Friday, March 7, 2014

IDS Faces Probe Over ‘Bogus’ Jobs on Jobseekers Website




Iain Duncan Smith's Department of Work and Pensions could be investigated after it emerged that over a third of a million jobs it advertises for job hunters could be bogus or unlawful.

Labour MP Frank Field has asked the National Audit Office to launch a probe into the scale of job fraud on the DWP's Universal Jobmatch site, which all jobseeker's allowance claimants are forced to use to look for work and must apply for a minimum number of jobs each week.

The DWP admitted to Field that 179 employer accounts advertising 352,569 jobs may potentially be in breach of the website's Terms and Conditions. Ministers were recently embarrassed by a a £10-per-hour prostitute job advert popping up in error on the Direct Gov website.
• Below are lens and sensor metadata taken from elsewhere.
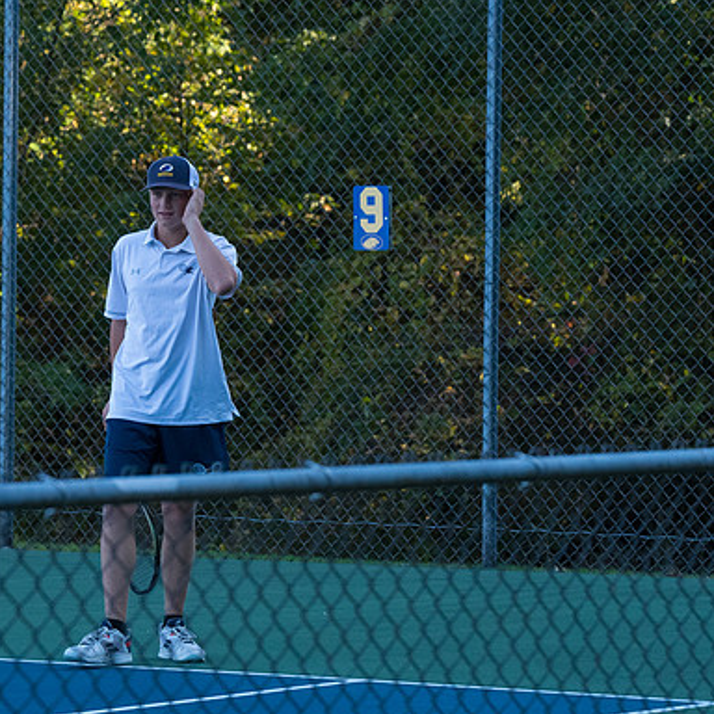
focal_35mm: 235
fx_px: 5484
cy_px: 357
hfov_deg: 7.4
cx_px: 178
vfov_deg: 7.4
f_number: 5.6
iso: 2000
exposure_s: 1/1600
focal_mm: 122
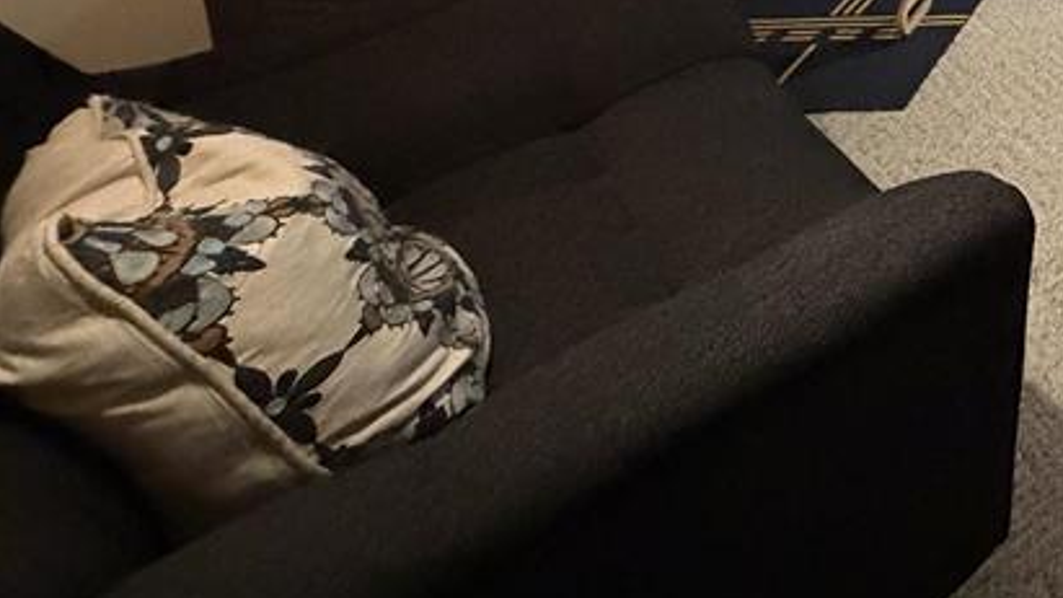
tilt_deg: -7.8
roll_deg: +2.8
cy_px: -381
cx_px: 1322
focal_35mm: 38
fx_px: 1071
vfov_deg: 22.8
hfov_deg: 37.4
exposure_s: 1/41
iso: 1000
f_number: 2.2
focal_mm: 2.22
Teresa Pearce, Labour member of Parliament's work and pensions committee, told HuffPostUK: "Jobs are posted on Universal Jobmatch by "employers" but a large number, specifically in sales, are commission only door-to-door catalogue sales - not proper jobs at all. Also, there are some "self-employed" jobs which are clearly bogus employment.
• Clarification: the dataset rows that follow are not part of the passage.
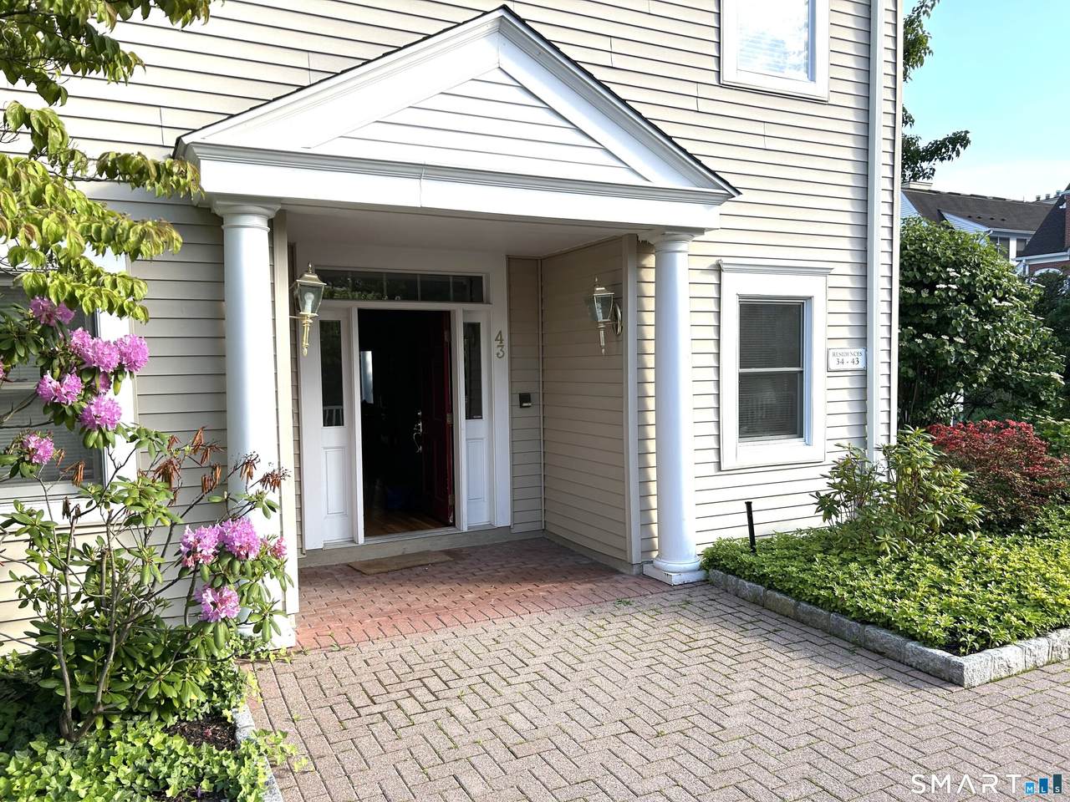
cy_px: 401
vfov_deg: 53.1
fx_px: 804
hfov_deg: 67.3
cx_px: 535
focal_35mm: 26
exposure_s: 1/1266
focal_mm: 5.7
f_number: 1.5
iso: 50
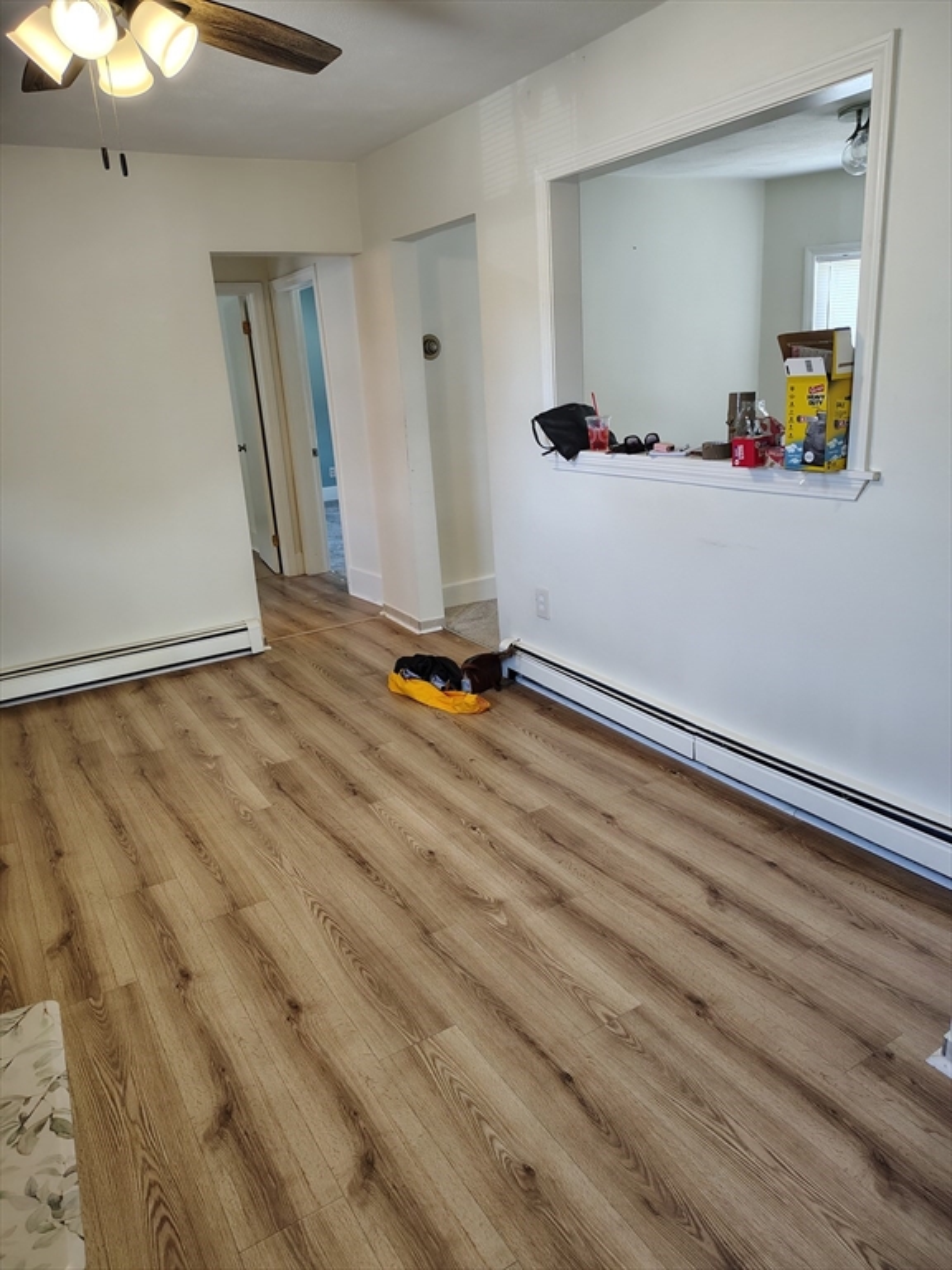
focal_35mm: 24
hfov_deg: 56.8
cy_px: 635
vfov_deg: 71.6
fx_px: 880
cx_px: 476
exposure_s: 1/120
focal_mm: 5.56
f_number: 1.8
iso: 812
"The worst thing is that if a jobseeker failed to take one of these "jobs" they could have their benefit stopped. Universal Jobmatch is a deeply flawed tool which delivers for neither job seeker nor possible employer."

Field said: “The heart of the government’s welfare reform programme is bedevilled with fraud and, in its current state, it is out of control. Anyone can place an advertisement on the site in the space of five minutes by ticking a few boxes.
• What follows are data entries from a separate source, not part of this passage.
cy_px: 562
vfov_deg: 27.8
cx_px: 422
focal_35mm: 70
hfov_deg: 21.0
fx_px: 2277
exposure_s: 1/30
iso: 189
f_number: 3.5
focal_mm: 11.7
"Ministers need to get a grip before more people fall victim to fraudsters preying on them with the helping hand of a major government department.”

The DWP was forced to investigate allegations earlier in February that a Coventry recruiter posted 11,000 fake jobs on the government website, which has itself won an award for being the "worst online recruitment site".

Employment minister Esther McVey admitted in February that the department does not collect data on where the jobseekers who use Universal Jobmatch end up or how many complaints are lodged about the system.